Communication en mode greenwashing
Les terres d’élevage aux alentours risquent d’être touchées. Toute l’économie de la région pourrait être affectée. La pollution risque aussi d’atteindre l’Orne, un fleuve qui traverse le Calvados avant de se jeter dans la mer à Ouistreham. (...)
Surtout, quand on s’intéresse à la structure de l’entreprise, il y a de quoi s’inquiéter ! GDE se présente comme « une entreprise familiale spécialisée dans le recyclage » dont le siège est dans le Calvados. En fait, GDE est la filiale française du groupe Ecore, basé à Lucerne, en Suisse, et détenu par une holding à Amsterdam. Son principal actionnaire est le trader de matières premières Claude Dauphin, fils du ferrailleur normand Guy Dauphin, et également fondateur de l’entreprise de courtage pétrolier Trafigura. Trafigura est devenue l’un des géants du négoce de matières premières, aux côtés de Glencore ou de Cargill. En 2012, son chiffre d’affaires s’élève à 120,4 milliards de dollars !
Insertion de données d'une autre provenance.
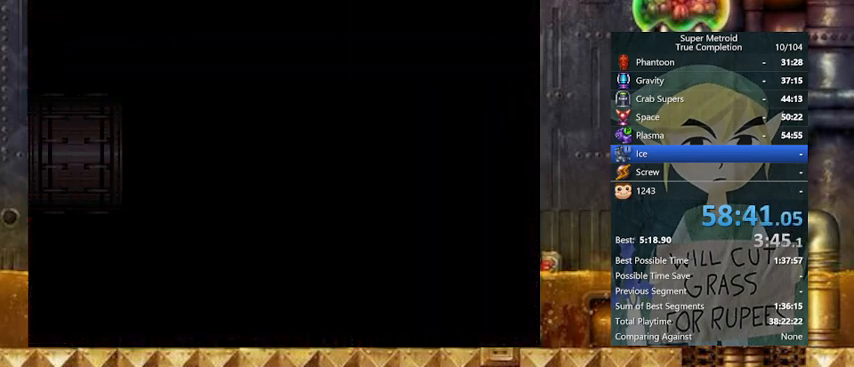
Gameplay with a controller (Nintendo layout); each line is a JSON object with the inputs held at the frame after it. "events" lists button and stick changes between this image and that frame as [ms after this image, input, new state], when the widget could be followed in between. Not read: L3 R3.
{"buttons": ["Y", "DPAD_LEFT"], "events": []}
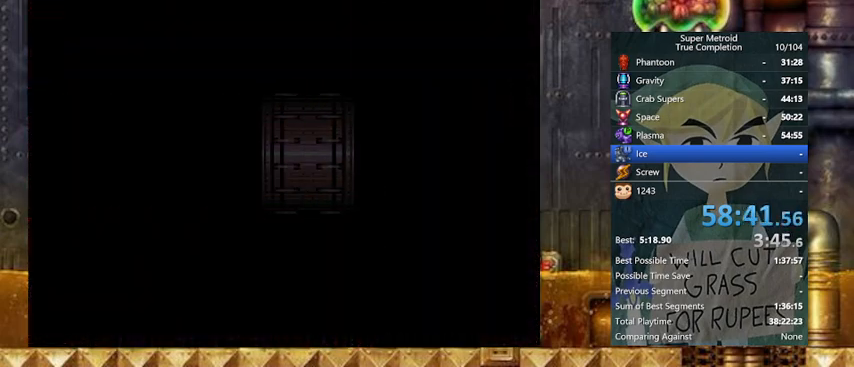
{"buttons": ["Y", "DPAD_LEFT"], "events": []}
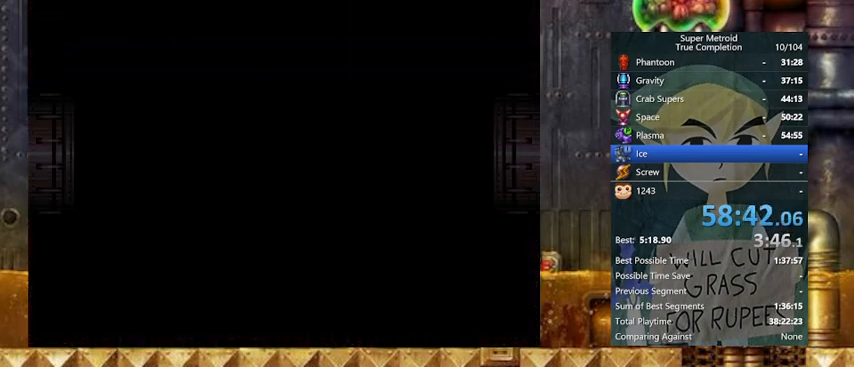
{"buttons": ["Y", "L1", "DPAD_LEFT"], "events": [[33, "L1", "down"]]}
Déchets toxiques, suspicion de corruption, transactions illégales
Le nom de Trafigura est apparu sur la place publique en 2006, avec l’affaire du Probo Koala, ce cargo affrété par l’entreprise qui avait abandonné des déchets très toxiques à Abidjan, en Côte d’Ivoire, provoquant la mort de 17 personnes et l’intoxication de 100 000 Ivoiriens (lire notre article à l’époque) [2]. Claude Dauphin a été emprisonné cinq mois en Côte d’Ivoire. Trafigura a été condamnée à verser des amendes ou des indemnités par des juridictions d’Abidjan et d’Amsterdam. Mais elle a toujours nié sa responsabilité directe. (...)
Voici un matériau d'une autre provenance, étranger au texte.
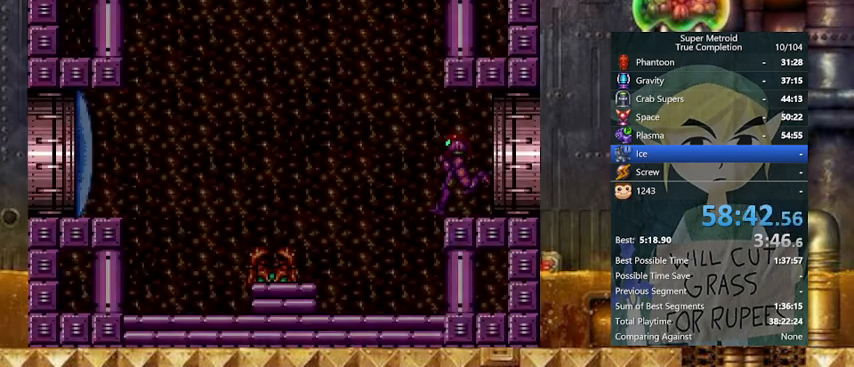
{"buttons": ["Y", "DPAD_LEFT"], "events": [[267, "X", "down"], [467, "L1", "up"], [467, "X", "up"]]}
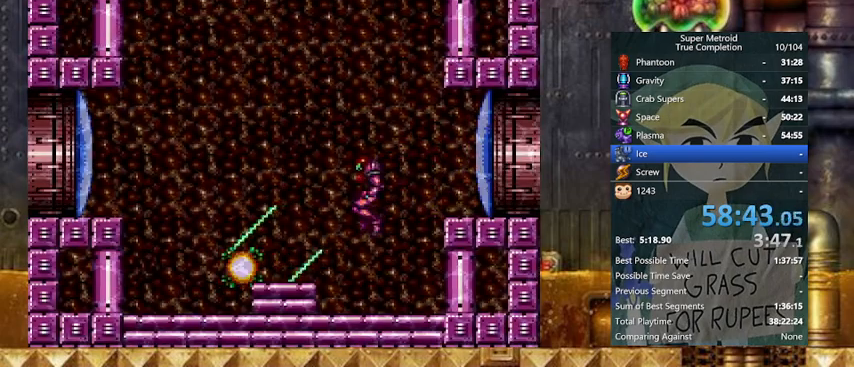
{"buttons": ["B", "Y", "DPAD_LEFT"], "events": [[100, "X", "down"], [233, "X", "up"], [367, "B", "down"]]}
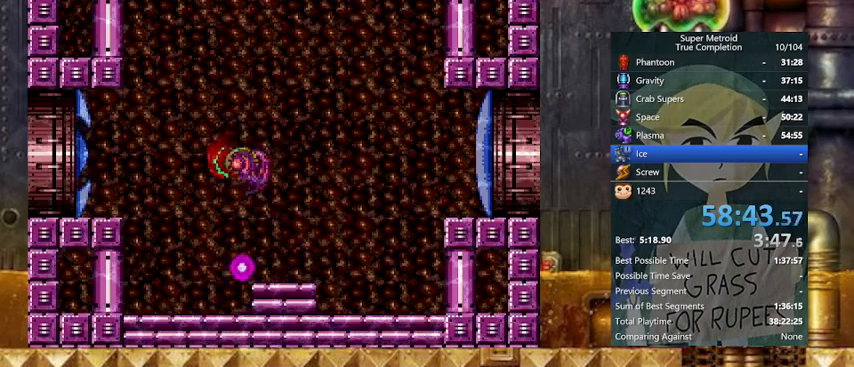
{"buttons": ["Y", "L1", "DPAD_DOWN", "DPAD_LEFT"], "events": [[33, "DPAD_DOWN", "down"], [67, "B", "up"], [67, "DPAD_LEFT", "up"], [467, "DPAD_LEFT", "down"], [467, "L1", "down"]]}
Les opposants occupent les lieux depuis un mois
Devant le site de GDE à Nonant-le-Pin, les tracteurs bloquent l’entrée de la décharge. Des vans et des camions couchettes ont été disposés. Un vaste auvent a remplacé les tentes. Et une cantine assure le ravitaillement des dizaines de personnes qui campent sur le site et se relaient, jour après jour. Malgré le froid, ils sont remontés.